Input data:
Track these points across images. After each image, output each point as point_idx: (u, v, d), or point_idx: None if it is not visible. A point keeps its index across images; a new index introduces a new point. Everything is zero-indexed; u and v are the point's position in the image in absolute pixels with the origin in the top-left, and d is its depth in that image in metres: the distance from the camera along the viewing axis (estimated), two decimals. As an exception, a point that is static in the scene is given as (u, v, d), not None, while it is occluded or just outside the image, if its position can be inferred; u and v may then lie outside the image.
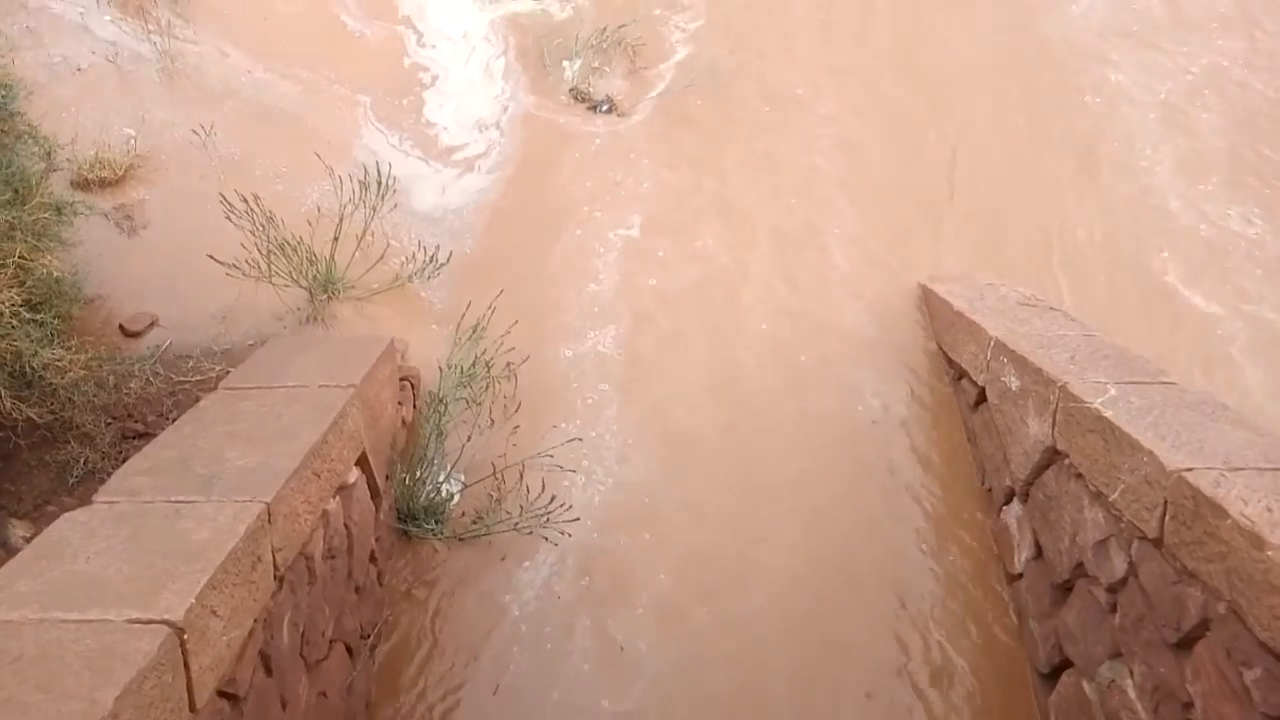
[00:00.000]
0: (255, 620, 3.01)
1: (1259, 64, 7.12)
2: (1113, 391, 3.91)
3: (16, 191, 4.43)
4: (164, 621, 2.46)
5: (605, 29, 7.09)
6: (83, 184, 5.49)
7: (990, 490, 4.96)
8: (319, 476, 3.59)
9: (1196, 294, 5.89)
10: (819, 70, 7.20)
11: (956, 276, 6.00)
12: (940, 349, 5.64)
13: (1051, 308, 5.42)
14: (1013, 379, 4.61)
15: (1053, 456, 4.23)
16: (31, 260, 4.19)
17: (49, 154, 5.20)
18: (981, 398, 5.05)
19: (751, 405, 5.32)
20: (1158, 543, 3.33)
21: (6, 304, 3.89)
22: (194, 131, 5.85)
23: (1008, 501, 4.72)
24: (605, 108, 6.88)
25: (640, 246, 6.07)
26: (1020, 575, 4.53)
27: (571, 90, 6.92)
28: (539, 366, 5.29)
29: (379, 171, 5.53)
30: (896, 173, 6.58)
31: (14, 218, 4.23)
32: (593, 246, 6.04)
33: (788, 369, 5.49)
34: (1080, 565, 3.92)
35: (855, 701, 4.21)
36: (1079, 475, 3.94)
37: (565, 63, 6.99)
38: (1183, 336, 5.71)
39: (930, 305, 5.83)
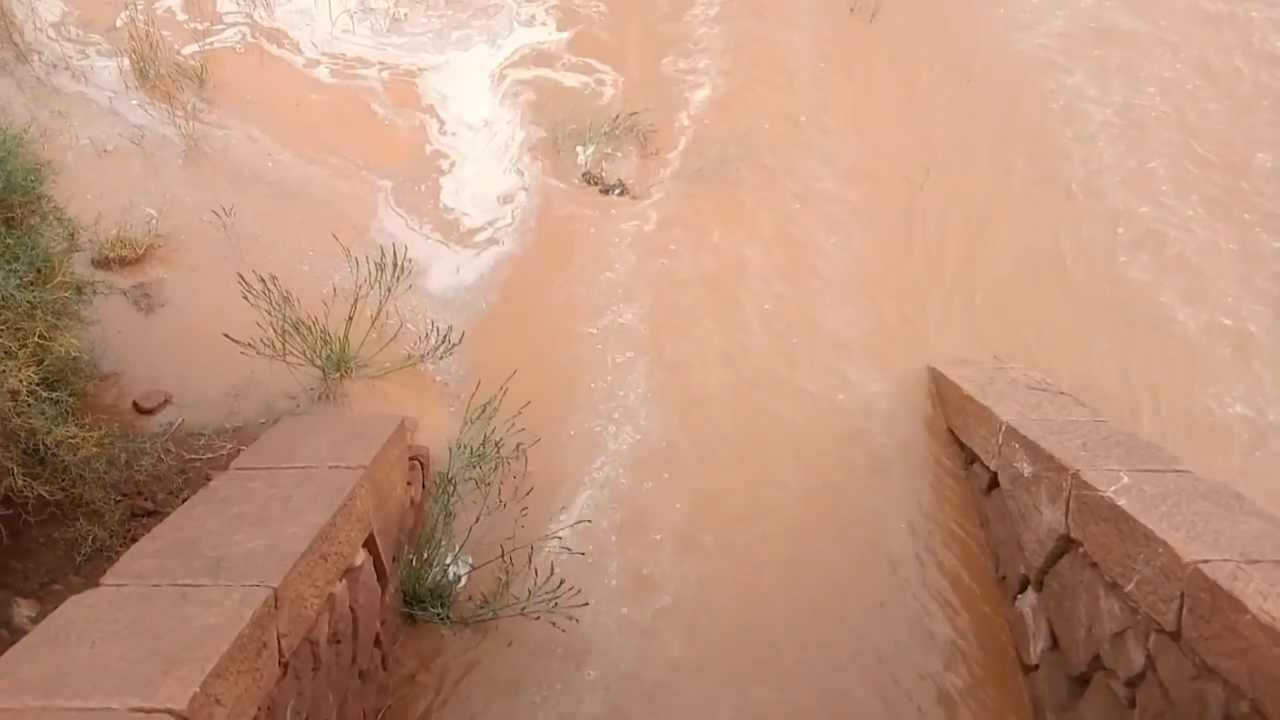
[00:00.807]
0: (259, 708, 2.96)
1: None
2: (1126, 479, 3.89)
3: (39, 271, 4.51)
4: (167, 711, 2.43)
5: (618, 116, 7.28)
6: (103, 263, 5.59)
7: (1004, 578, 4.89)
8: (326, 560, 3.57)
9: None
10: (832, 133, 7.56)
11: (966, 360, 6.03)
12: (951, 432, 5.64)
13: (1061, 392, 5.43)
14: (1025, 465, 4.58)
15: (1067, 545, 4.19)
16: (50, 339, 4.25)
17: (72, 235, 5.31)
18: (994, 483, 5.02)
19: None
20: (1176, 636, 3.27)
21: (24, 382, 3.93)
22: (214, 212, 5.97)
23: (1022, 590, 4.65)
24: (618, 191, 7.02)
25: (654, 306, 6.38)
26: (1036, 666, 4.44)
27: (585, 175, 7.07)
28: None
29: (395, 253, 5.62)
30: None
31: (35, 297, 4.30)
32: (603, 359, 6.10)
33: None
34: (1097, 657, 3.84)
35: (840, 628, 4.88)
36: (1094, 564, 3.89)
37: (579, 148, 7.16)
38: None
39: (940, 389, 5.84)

...

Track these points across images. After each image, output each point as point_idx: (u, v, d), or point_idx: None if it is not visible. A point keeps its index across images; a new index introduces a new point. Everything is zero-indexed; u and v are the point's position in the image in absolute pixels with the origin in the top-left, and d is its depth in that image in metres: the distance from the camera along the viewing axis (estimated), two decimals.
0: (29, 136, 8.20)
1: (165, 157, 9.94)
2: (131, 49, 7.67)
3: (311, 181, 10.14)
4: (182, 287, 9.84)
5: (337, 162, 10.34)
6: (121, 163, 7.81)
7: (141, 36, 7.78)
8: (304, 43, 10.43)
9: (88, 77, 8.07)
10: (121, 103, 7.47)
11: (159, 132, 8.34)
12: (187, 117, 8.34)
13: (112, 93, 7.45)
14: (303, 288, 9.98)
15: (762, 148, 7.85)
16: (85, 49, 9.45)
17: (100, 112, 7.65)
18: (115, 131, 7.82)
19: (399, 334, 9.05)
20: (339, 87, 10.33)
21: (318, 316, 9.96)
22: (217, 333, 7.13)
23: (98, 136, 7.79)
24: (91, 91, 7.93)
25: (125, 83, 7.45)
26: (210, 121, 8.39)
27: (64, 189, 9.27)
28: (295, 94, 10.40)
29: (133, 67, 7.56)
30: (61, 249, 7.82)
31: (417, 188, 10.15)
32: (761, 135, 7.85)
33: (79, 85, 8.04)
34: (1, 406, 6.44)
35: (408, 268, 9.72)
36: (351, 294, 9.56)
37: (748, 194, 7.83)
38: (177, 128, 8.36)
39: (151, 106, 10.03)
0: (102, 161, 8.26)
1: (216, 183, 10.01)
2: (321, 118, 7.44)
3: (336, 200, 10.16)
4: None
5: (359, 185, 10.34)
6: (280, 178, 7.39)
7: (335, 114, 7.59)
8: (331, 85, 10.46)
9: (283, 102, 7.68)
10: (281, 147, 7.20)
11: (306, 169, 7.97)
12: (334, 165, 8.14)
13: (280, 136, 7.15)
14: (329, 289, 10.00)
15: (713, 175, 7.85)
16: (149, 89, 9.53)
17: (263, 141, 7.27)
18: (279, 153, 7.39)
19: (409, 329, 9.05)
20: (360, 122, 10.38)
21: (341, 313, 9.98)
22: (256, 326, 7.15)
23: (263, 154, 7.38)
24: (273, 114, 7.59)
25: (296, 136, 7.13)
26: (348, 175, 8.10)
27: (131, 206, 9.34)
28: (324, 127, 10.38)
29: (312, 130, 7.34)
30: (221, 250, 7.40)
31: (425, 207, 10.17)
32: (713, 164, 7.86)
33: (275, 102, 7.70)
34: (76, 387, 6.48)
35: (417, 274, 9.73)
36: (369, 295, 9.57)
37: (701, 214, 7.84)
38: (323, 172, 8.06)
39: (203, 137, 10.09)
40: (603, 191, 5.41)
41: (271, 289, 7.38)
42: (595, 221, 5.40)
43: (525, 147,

---

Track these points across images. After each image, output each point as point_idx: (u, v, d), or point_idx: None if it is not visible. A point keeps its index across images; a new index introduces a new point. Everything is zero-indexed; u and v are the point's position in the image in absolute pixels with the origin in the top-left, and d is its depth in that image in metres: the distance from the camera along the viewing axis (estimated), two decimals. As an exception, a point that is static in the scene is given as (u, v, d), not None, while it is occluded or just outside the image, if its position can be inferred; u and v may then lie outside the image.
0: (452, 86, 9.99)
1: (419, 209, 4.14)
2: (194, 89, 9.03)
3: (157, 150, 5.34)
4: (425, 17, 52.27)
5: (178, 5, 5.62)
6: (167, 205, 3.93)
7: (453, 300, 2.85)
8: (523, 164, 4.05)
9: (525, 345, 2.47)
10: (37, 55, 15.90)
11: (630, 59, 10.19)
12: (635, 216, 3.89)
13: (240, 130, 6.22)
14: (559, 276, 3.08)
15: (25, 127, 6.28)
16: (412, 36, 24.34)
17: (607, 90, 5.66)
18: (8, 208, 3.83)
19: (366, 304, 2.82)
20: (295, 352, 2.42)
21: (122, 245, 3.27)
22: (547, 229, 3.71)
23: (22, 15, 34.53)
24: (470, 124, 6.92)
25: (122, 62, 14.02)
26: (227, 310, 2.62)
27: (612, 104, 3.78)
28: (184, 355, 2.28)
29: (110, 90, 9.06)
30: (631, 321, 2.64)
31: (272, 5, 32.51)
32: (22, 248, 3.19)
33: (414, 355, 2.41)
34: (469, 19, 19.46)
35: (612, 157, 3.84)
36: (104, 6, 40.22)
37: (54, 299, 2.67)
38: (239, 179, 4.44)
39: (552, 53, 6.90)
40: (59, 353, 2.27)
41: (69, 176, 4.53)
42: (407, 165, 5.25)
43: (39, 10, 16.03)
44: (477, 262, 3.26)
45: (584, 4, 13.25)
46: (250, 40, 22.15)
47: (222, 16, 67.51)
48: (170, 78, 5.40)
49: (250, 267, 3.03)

Exercise goal:
Of all the entries above, repeat only the lines from the line that has "32: (22, 248, 3.19)" to the line that has "49: (250, 267, 3.03)", both lines included, exactly.

Completed exercise:
32: (22, 248, 3.19)
33: (414, 355, 2.41)
34: (469, 19, 19.46)
35: (612, 157, 3.84)
36: (104, 6, 40.22)
37: (54, 299, 2.67)
38: (239, 179, 4.44)
39: (552, 53, 6.90)
40: (59, 353, 2.27)
41: (69, 176, 4.53)
42: (407, 165, 5.25)
43: (39, 10, 16.03)
44: (477, 262, 3.26)
45: (584, 4, 13.25)
46: (250, 40, 22.15)
47: (222, 16, 67.51)
48: (170, 78, 5.40)
49: (250, 267, 3.03)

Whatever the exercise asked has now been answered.